And it's true, the ensemble is important, but not the most important thing. Put together a good cast (like The IT Crowd) and, if the writing's not quite up to it, things still don't work*. Don't get me wrong, I like The IT Crowd, but it doesn't hit the heights that Father Ted did. Conversely, A great script with an insipid cast won't fly either. You need them both together, as a show like The Good Life proved. It had a good script and may have been fine with other players, but the mix of cast made it transcend what it perhaps should have been into something even better.
* see My Hero (the Ardal O'Hanlan ones)
Good point about the Good Life
Very underrated cast. It breaks my heart when i think that poor old Paul Eddington never got the recognition he deserved - he was an excellent straightman and just as formidible a comic foil. He should've got that last BAFTA, dammit...
British comedy? I thought it was all over and then....
The Inbetweeners came along. I don't know why it works so well but it has restored my faith in British comedy.
Its been a long long time since I've literally cried with laughter at something on the tele. Great chemisty between the writers and the excellent cast.
When was the last time you experienced a genuine "Don't tell him Pike" moment? This show has reminded me that even as I approach my 50th year, I can still laugh like I did as twelve year old.
I must admit..
I haven't seen it yet, but thanks to your recommendation (I too am approaching that dreaded half-century) I'll certainly check it out.

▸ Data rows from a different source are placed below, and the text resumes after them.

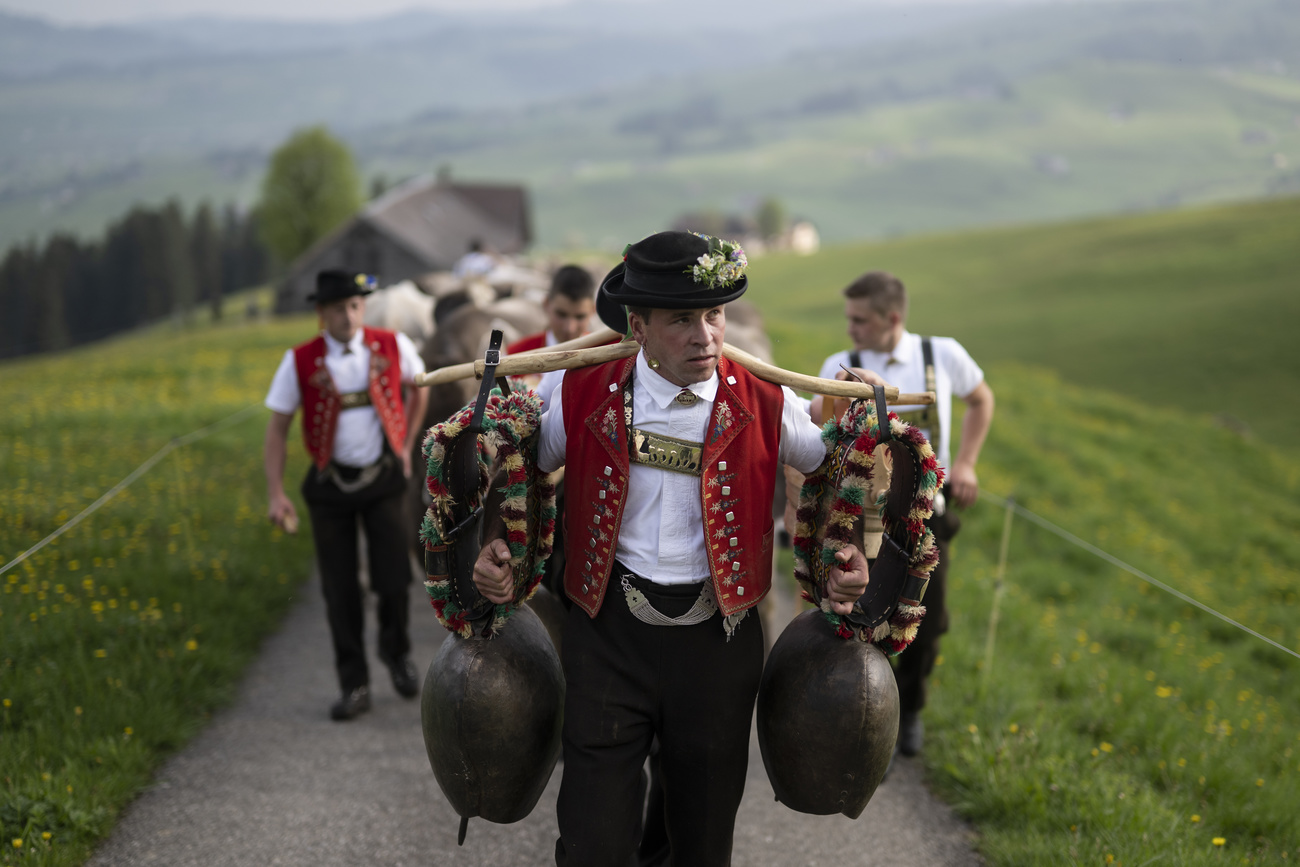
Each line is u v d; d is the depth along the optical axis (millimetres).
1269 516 15016
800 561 2865
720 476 2635
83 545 6473
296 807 4078
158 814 3975
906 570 2725
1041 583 8844
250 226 112062
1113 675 6051
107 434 10422
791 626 2867
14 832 3602
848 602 2646
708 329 2537
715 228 159500
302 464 9812
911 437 2641
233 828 3898
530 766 2715
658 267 2477
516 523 2658
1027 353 37219
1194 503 14352
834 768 2674
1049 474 13297
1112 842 3715
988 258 60844
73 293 100688
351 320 4742
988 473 12648
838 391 2742
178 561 6500
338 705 4918
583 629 2727
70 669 4805
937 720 4859
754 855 3838
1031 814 3980
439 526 2650
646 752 2729
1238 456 18922
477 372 2746
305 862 3695
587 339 3020
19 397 13984
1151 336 37531
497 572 2566
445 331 6367
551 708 2750
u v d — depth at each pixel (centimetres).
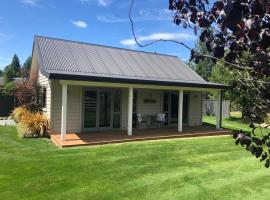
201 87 1536
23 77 2384
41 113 1550
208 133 1531
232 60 221
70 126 1423
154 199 619
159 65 1841
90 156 980
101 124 1523
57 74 1128
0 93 2275
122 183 717
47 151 1048
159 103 1734
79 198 623
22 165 862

we saw all 12 episodes over the weekend
It still hurts when i think about it.
Just in case, I ought to add that it is full of very adult content (my 15 year old daughter was banned from the front room for most of the weekend).
Enjoy!
The problem with the BBC...
... (well, one of them at least) is the sticoms they put on BBC Three. They flogged "Two Pints..." to death (when it should never have been born in the first place), and "Coming Of Age" has replaced it, and that is 10 times worse. It's become a play-ground for the purile mind.
Since you mentioned it...
BBC3 started off on the worst possible premise - appeal to the lowest common dominator. It's trite, but it's true: if you throw enough shite, some of it will eventually stick, a state of affairs that started with Little Britain and continues to this day. The production companies employed thereon never seem to grasp the fact that a sure-fire way to alienate your potential audience is to insult their intelligence. None of the younsters i know watch it. Unfortunately, Little Britain (a series of inane catchphrases and ill-concieved grotesques) confounded everybody's worst mightmares when it made the transition to BBC1 and things have gone downhill ever since.
And now we're stuck with James Corden and the loathsome David Walliams...
David Walliams
is actually not a bad comic actor (at least based on his portrayal of Frankie Howerd in a BBC4 play). If he could escape his Little Britain persona then he might develop into one of those we are lauding (Ronnie Barker, Arthur Lowe etc)
Oh yeah...
True, he was good in the Howerd play, but his appearances on some of the panel shows have been somewhat less solubrious. Although I'm not a fan of Jimmy Carr or 8 out of 10 Cats, Walliams slapped him - something he could've been prosecuted for in any other walk of life; I got the impression that he is the worst kind of bully - physically intimidating and yet oddly beguiling. A man who had to swim to endear himself to atone for his tabloid-baiting indiscretions
Many years ago, when Matt Lucas had just started
acting like a Ritalin candidate with Reeves and Mortimer (ugh, wash the keyboard, I hated even typing their names), Mrs V and I ventured on a whim into Bristol one evening to see Lucas and Walliams in the stage show based around the Bernard Chumley character. This is long before the ghastly Little Britain had gestated from a long forgotten and abandoned Ralph Steadman cartoon into a TV programme. I think I was merely intrigued to investigate whether, as I suspected, the Chumley character was a simple rip-off riff on the majesty of Sir Henry. It was.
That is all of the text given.